- EXTRACT TO READ
"""
The Event Store is the database that stores all events and model state. Bitcoin Crawler supports multiple database backends with automatic schema management - you control the database, framework handles everything else.


What is Event Store?

Event Store persists:

  • Events: Immutable records of all state changes
  • Model State: Current state derived from events
  • Metadata: Block heights, timestamps, versions

Your models generate events → Framework stores in Event Store → State reconstructed from events.

Storage Flow

┌─────────────────────────────────────────────────────────┐
│ Event Store Architecture │
└─────────────────────────────────────────────────────────┘

Model generates event


┌──────────────────┐
│ Event Store │ Framework manages
│ Component │
└──────────────────┘


┌──────────────────┐
│ Database │ You configure and control
│ (SQLite/ │
│ Postgres/ │
│ IndexedDB) │
└──────────────────┘

├────────────────┬──────────────────┐
▼ ▼ ▼
┌────────────┐ ┌────────────┐ ┌────────────┐
│ Events │ │ State │ │ Metadata │
│ Table │ │ Snapshots │ │ Tables │
└────────────┘ └────────────┘ └────────────┘

Supported Databases

SQLite

File-based database, perfect for development and smaller deployments.

Advantages:

  • Single file, easy to manage
  • Zero configuration
  • Fast for moderate data
  • Easy backups (copy file)
"""
- INFORMATION SUPPLIED
"""
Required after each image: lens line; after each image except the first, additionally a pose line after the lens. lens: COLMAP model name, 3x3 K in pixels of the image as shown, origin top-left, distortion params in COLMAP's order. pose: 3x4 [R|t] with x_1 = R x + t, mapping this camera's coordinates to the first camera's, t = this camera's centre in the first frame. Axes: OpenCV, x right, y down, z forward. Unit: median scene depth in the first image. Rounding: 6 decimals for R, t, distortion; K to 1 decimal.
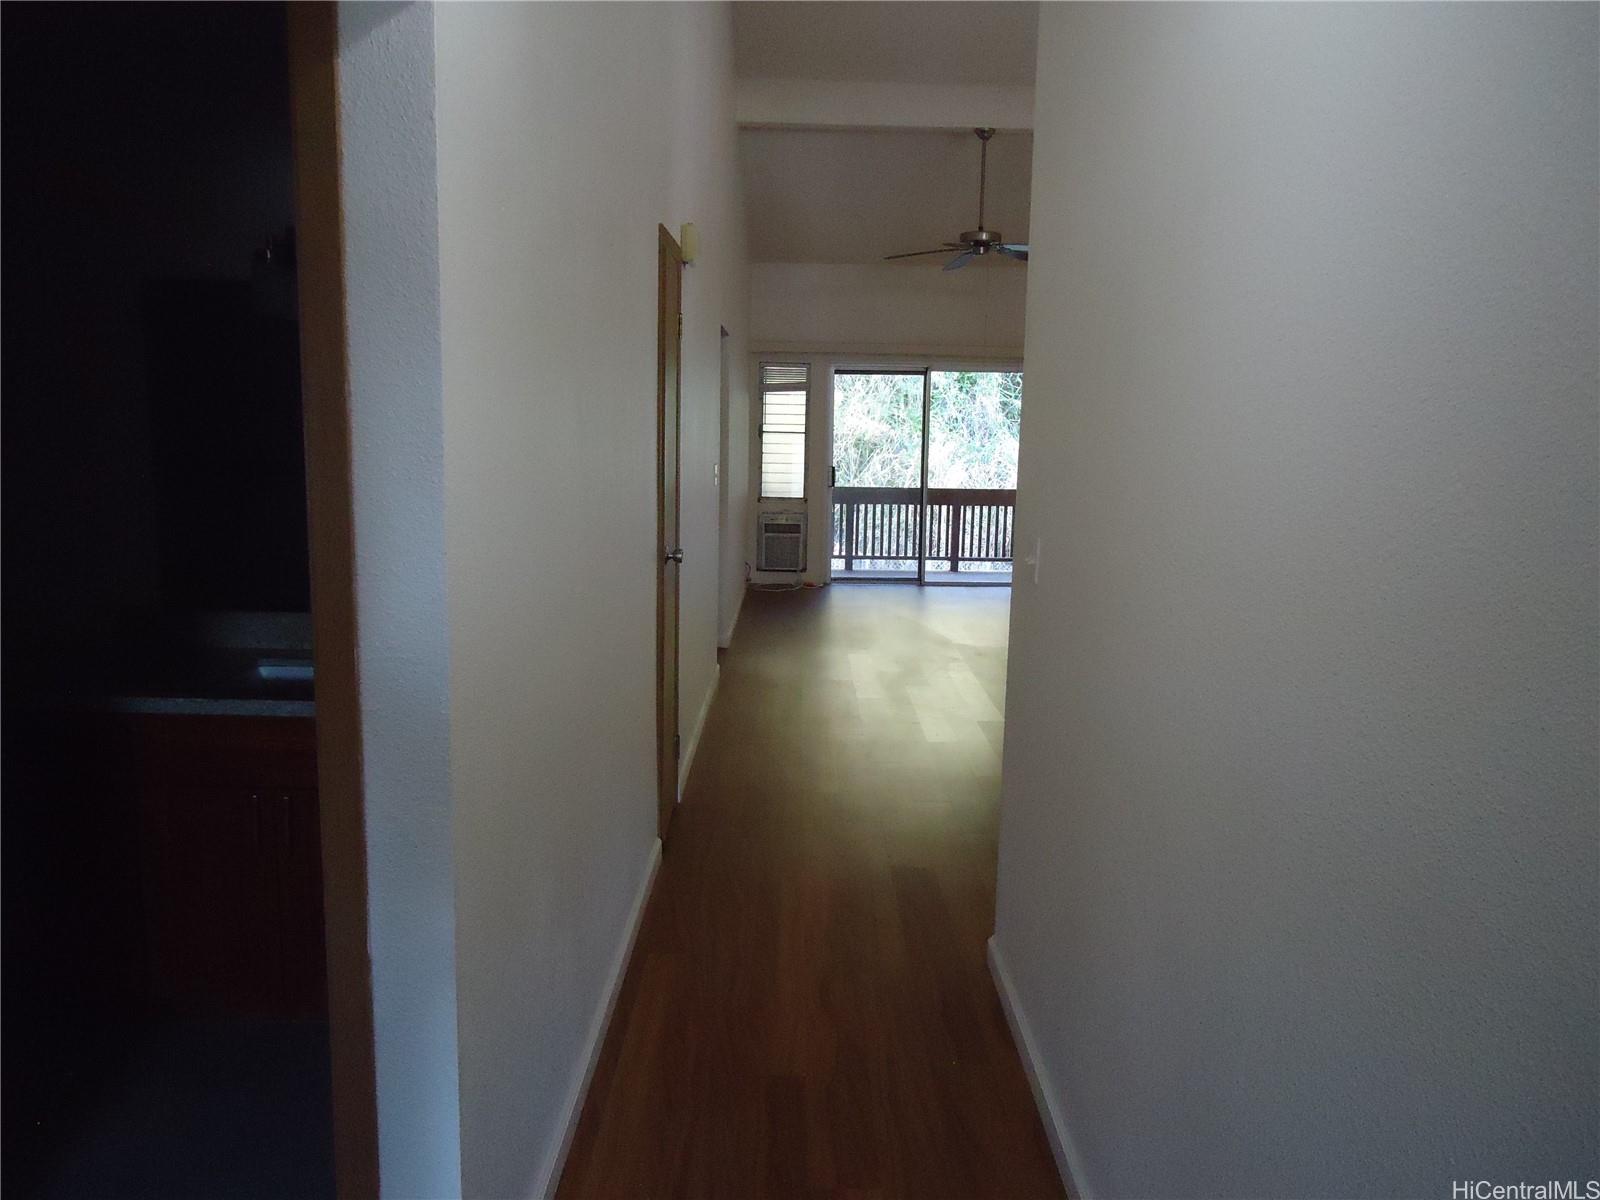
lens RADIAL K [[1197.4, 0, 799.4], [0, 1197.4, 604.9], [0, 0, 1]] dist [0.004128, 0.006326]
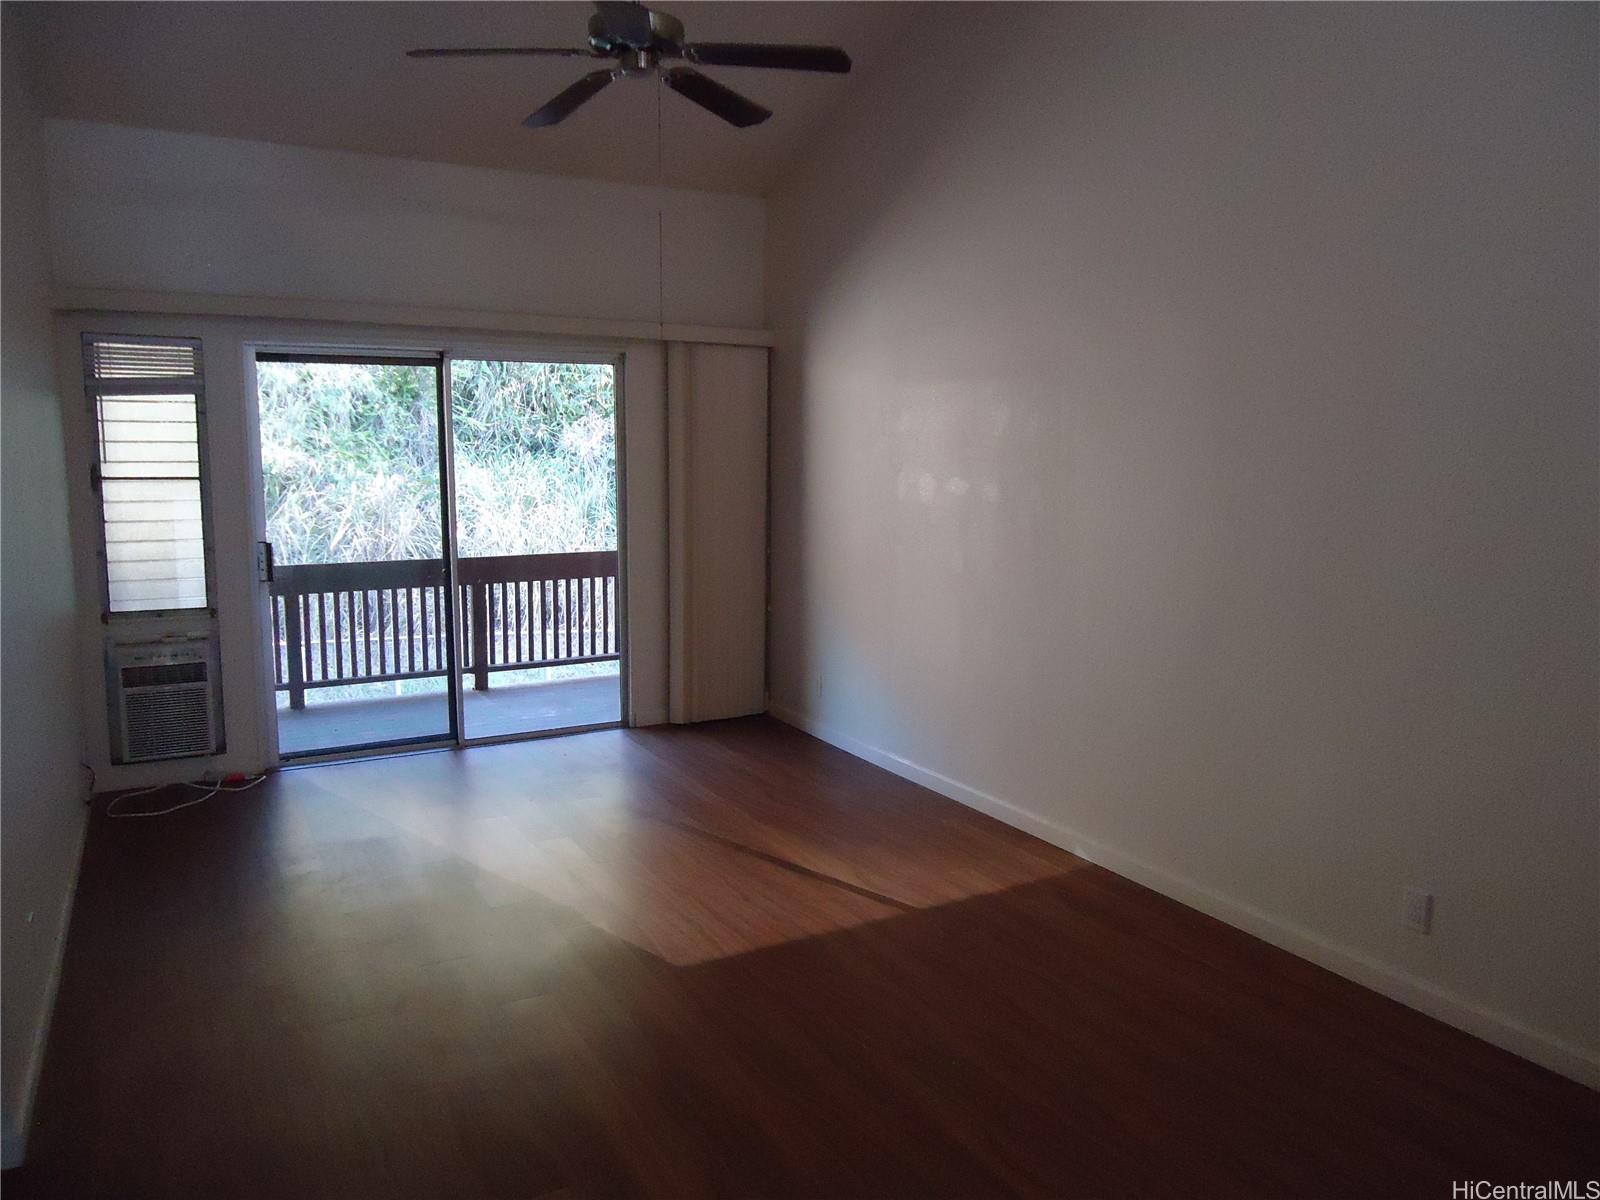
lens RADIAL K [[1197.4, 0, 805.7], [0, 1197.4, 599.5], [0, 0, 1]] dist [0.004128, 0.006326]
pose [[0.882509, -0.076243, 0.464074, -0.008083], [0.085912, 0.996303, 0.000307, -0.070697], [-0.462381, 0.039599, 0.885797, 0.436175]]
"""
"""
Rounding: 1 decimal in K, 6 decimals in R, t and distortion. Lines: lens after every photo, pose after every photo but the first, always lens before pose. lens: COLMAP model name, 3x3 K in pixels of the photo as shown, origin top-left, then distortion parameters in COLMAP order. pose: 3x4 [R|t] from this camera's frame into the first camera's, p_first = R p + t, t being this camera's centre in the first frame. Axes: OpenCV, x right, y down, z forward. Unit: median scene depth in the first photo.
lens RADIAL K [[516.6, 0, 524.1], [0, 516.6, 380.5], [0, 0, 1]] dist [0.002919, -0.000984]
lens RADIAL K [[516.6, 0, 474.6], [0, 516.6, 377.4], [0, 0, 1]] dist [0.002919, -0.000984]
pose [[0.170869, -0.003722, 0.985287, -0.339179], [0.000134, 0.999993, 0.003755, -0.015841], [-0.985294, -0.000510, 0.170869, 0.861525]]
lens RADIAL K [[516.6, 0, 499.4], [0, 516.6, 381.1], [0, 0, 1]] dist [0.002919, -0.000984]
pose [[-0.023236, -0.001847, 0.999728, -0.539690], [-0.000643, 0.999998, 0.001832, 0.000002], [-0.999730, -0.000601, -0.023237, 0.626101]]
"""
- THINGS TO DO
a – According to the Event Store documentation, what three kinds of data does Event Store persist?
b – Continue the Event Store documentation from its last line.
The records are separate material and have no connection to the Event Store documentation.

- EXPECTED RESULTS
a – Events, model state, and metadata.

b –
  • No separate server needed
  • Works on desktop applications

Best for:

  • Development and testing
  • Small to medium projects (< 1M events)
  • Desktop applications
  • Single-server deployments
  • Quick prototypes

Limitations:

  • Single writer (no concurrent writes from multiple processes)
  • Limited for very large datasets
  • No built-in replication

Configuration: Just specify file path - framework creates and manages database.

PostgreSQL

Production-grade relational database for larger deployments.

Advantages:

  • Handles millions of events
  • Excellent performance for large datasets
  • Concurrent access from multiple applications
  • Advanced indexing
  • Replication support
  • Connection pooling
  • Industry-standard

Best for:

  • Production deployments
  • Large datasets (> 1M events)
  • High query volume
  • Multiple indexers sharing database server
  • When you need replication
  • Enterprise applications

Requirements:

  • PostgreSQL server running
  • Database created
  • User with appropriate permissions

Configuration: Provide connection settings (host, port, username, password, database name).

IndexedDB

Browser-based storage for client-side applications.

Advantages:

  • Works in browser without server
  • Client-side privacy (data never leaves browser)
  • No server costs
  • Offline-capable

Limitations:

  • Storage quota limits (browser-dependent)
  • Performance slower than server databases
  • Can't handle massive datasets
  • Limited query capabilities compared to SQL

Best for:

  • Browser extensions
  • Client-side blockchain explorers
  • Privacy-focused applications
  • Offline-first applications
  • When server deployment impossible

Configuration: Specify database name for browser environment.

Database Management

Automatic Schema Creation

Framework manages database schema automatically:

First run:

  • Creates all necessary tables
  • Sets up indexes
  • Configures constraints
  • Optimizes for Event Sourcing patterns

Schema updates:

  • Handles schema changes automatically (when enabled)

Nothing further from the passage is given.